Goal: Copy the material below line for line, leaving out the pictures.

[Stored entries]

= = = =

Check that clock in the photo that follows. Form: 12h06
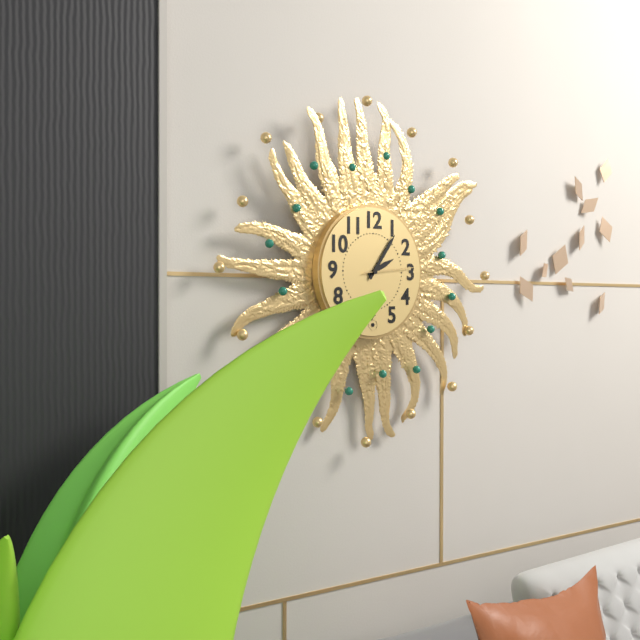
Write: 2h06
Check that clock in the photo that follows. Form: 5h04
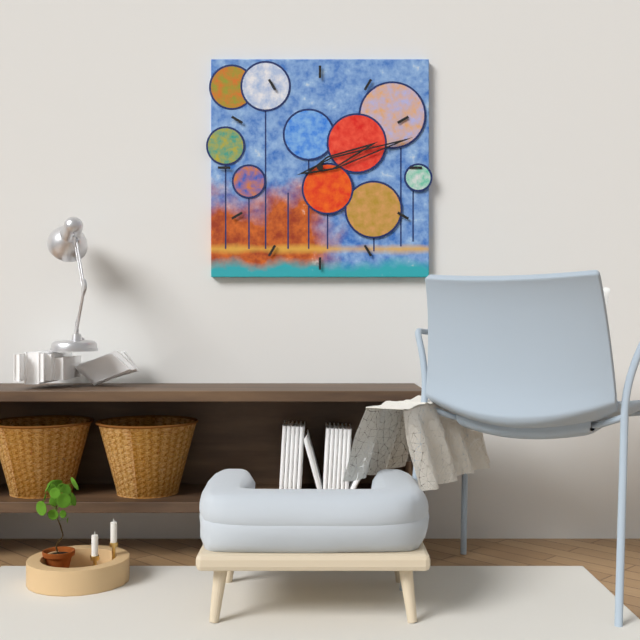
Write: 2h12
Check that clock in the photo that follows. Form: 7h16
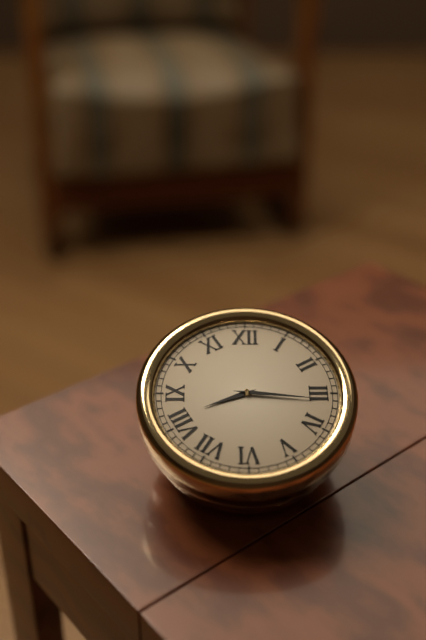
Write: 8h16
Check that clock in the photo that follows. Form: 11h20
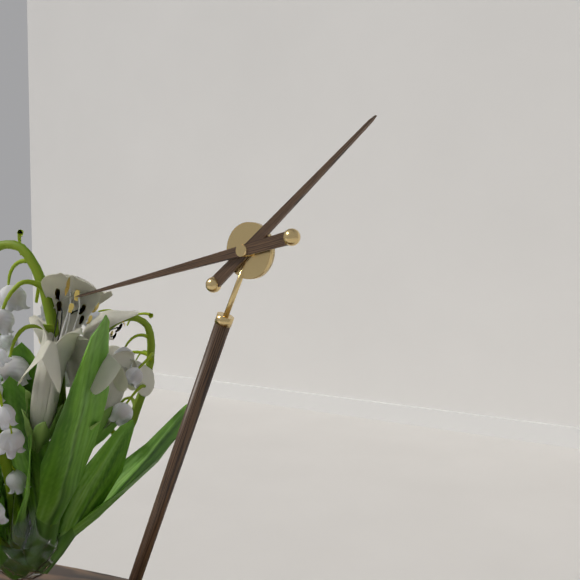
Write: 1h43
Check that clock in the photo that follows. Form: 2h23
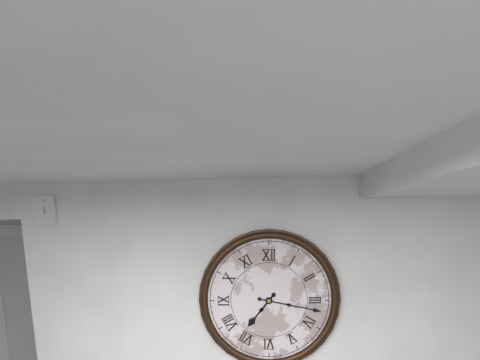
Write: 7h17
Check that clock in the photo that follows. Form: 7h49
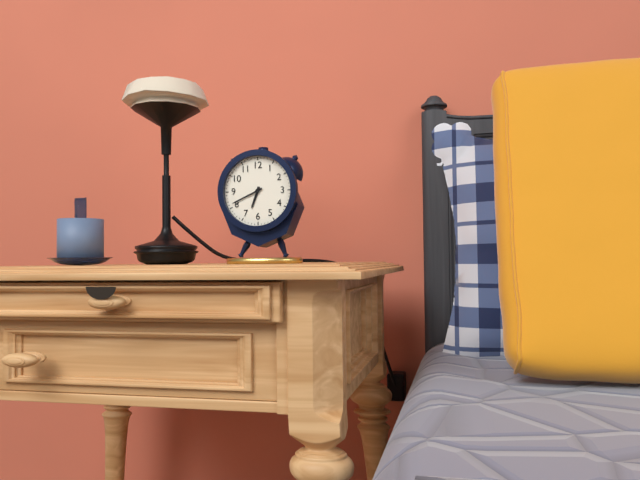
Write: 6h41
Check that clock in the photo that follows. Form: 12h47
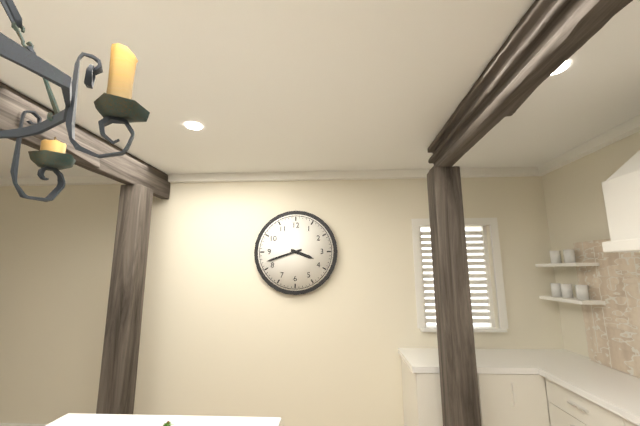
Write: 3h42
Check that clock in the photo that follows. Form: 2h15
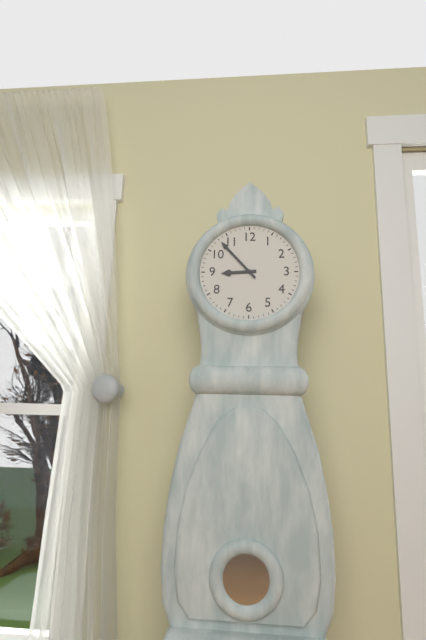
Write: 8h53
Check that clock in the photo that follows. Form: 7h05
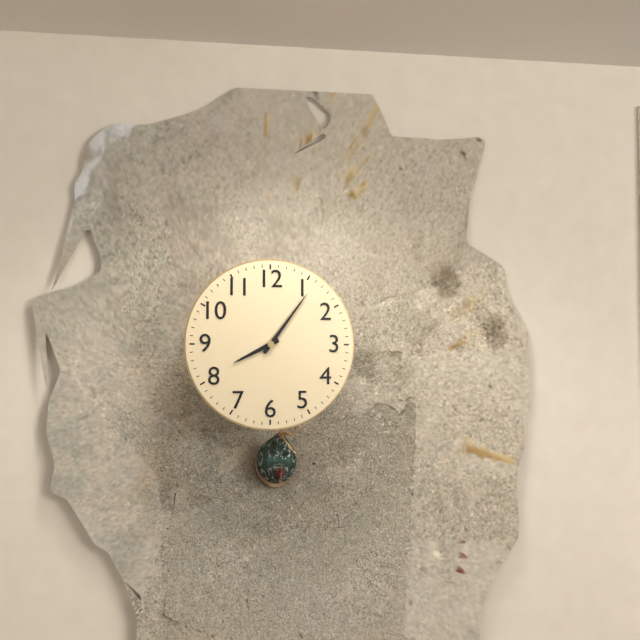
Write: 8h06
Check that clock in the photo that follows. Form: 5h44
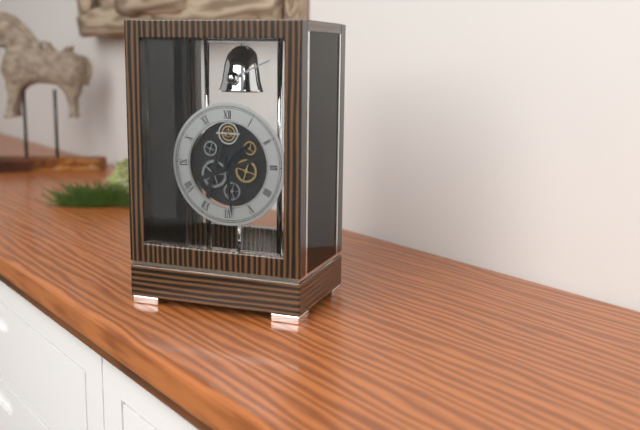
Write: 1h29
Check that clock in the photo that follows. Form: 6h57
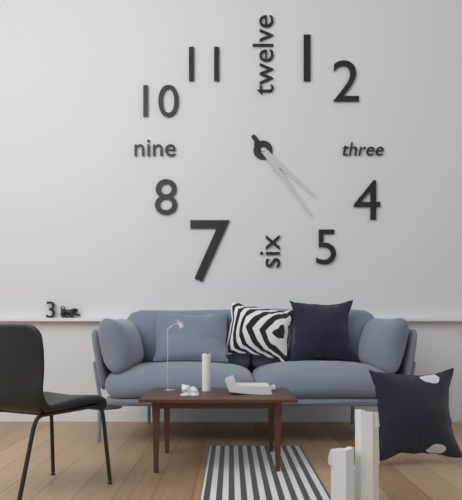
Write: 4h24
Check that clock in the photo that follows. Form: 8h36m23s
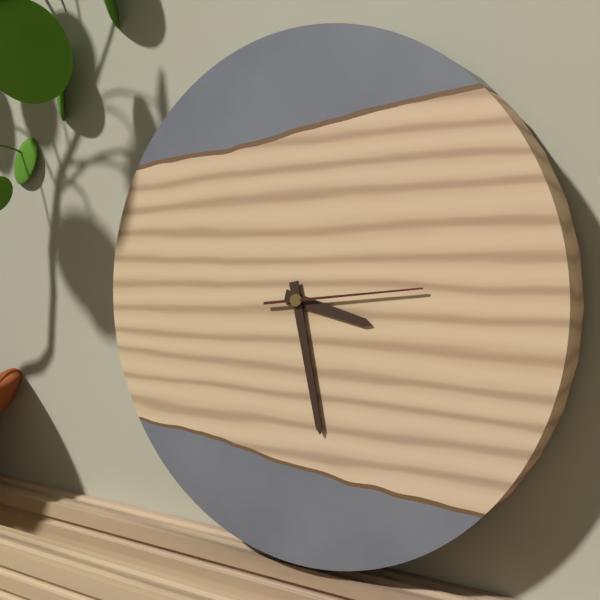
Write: 3h28m14s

= = = =

Solution for this task:
Check that clock in the photo that follows. Form: 12h06
Write: 2h06
Check that clock in the photo that follows. Form: 5h04
Write: 2h12
Check that clock in the photo that follows. Form: 7h16
Write: 8h16
Check that clock in the photo that follows. Form: 11h20
Write: 1h43
Check that clock in the photo that follows. Form: 2h23
Write: 7h17
Check that clock in the photo that follows. Form: 7h49
Write: 6h41
Check that clock in the photo that follows. Form: 12h47
Write: 3h42
Check that clock in the photo that follows. Form: 2h15
Write: 8h53
Check that clock in the photo that follows. Form: 7h05
Write: 8h06
Check that clock in the photo that follows. Form: 5h44
Write: 1h29
Check that clock in the photo that follows. Form: 6h57
Write: 4h24
Check that clock in the photo that follows. Form: 8h36m23s
Write: 3h28m14s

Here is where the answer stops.